Esta fuerte crisis terminó de manera no muy favorable para algunas personas, sufrieron mucho por causa mía y yo terminé exhausta, sin ganas ni voluntad para nada. En medio de esta montaña rusa de emociones, nada parecía mejorar. Cuando pasó un poco el tiempo bajaron las revoluciones y todo entró en una aparente calma que se mantuvo con el correr de los meses. Sin embargo, no había vuelto a pensar en este estado ni en esta etapa hasta hace poco tiempo atrás, hasta que alguien vivió una situación muy similar a la que les menciono.
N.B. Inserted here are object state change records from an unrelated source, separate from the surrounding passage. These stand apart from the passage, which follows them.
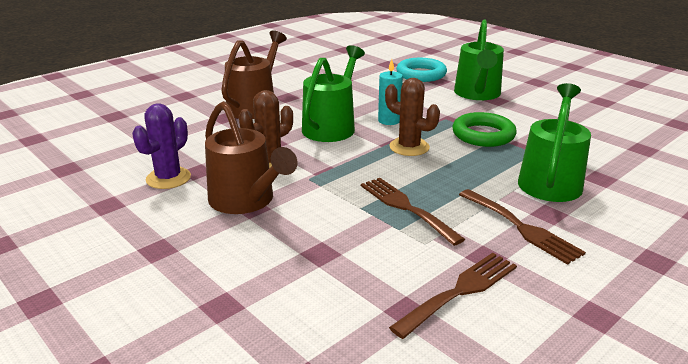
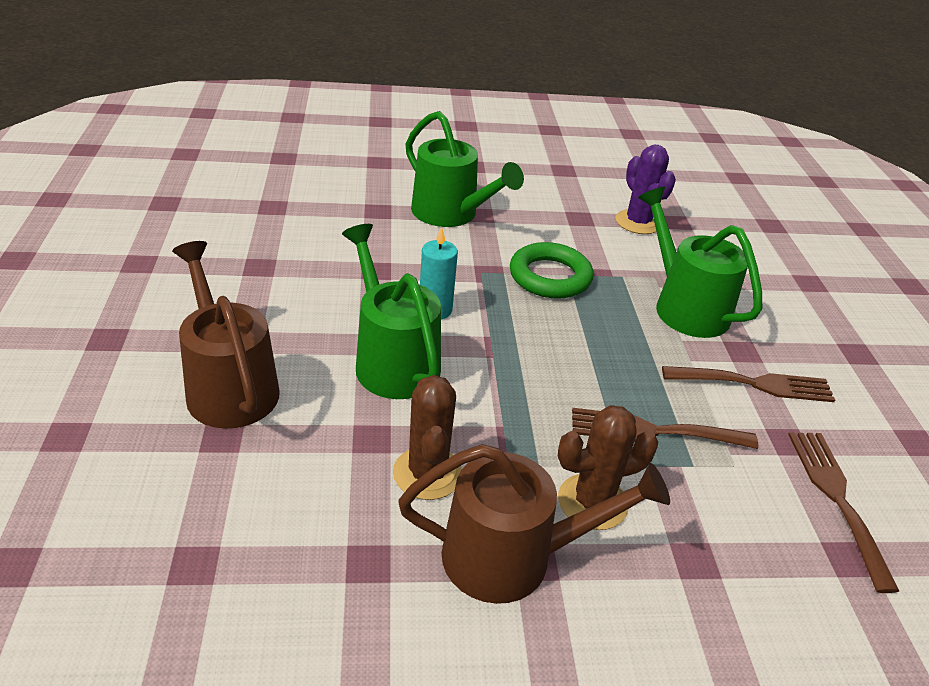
camera: 55 degrees left, 10 degrees up
purple cactus [132,103,191,189] -> purple cactus moved to [616,145,676,234]
brown cactus [385,78,440,156] -> brown cactus moved to [558,405,658,530]
turquoise ring [396,58,447,82] -> none

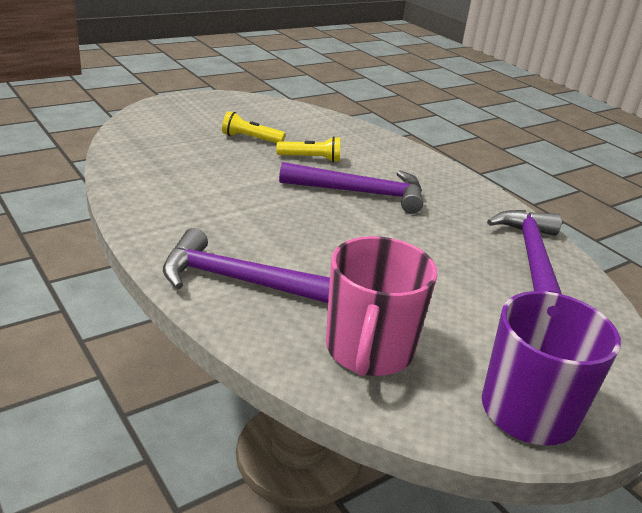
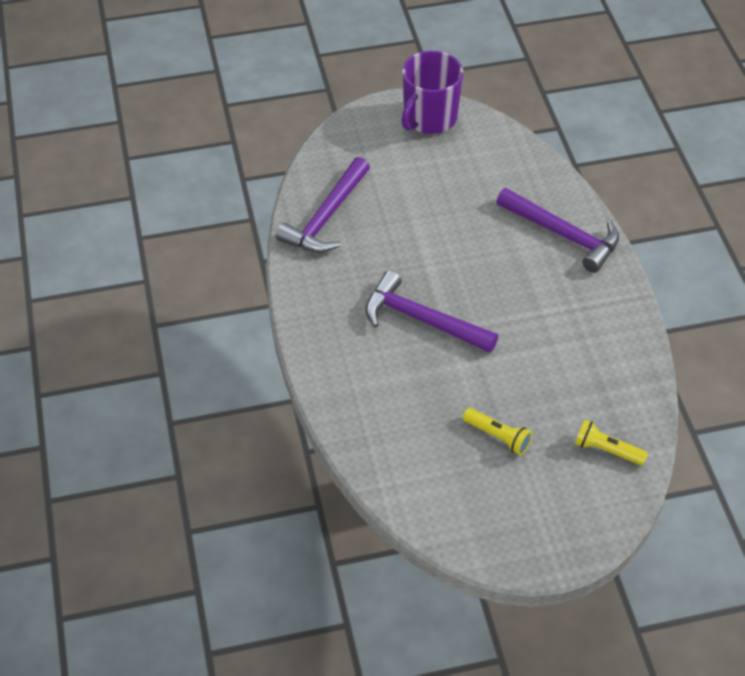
camera: 155 degrees left, 20 degrees up
yellow flashlight [277,136,340,162] -> yellow flashlight moved to [575,420,648,465]
pink mug [326,236,437,376] -> none

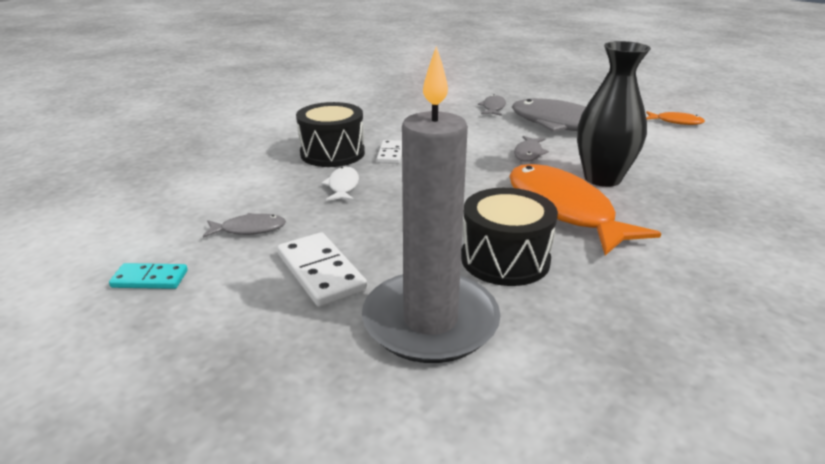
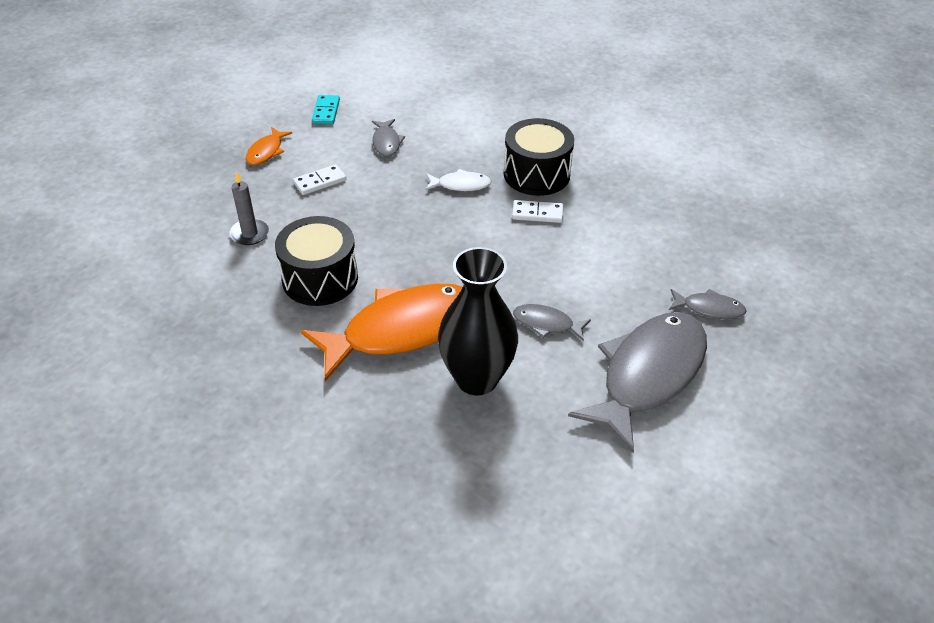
camera: 90 degrees right, 15 degrees up
white domino [277,232,367,307] -> white domino [293,164,346,195], size x0.62
grey candle [362,46,501,363] -> grey candle [229,171,269,245], size x0.41
orange fish [646,111,705,125] -> orange fish moved to [246,127,292,165]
Lo que más me impresiona de todo es lo fácil que olvidamos las circunstancias por las que pasamos, lo rápido que olvidamos los momentos en que Dios nos ha sostenido de Su mano poderosa y cómo nos ha enseñado a partir de esa circunstancia. Hoy miro atrás, sólo un año atrás, y me doy cuenta de que soy una persona totalmente distinta, por fuera sigo siendo exactamente igual (exactamente igual de pequeña para quienes me conocen), pero por dentro algo cambió y cambió para siempre. Este cambio fue positivo, me hizo crecer, pero también generó mucho dolor. A veces el crecer duele y el aprender cansa. Pero ambos nos acompañan por el resto de nuestras vidas.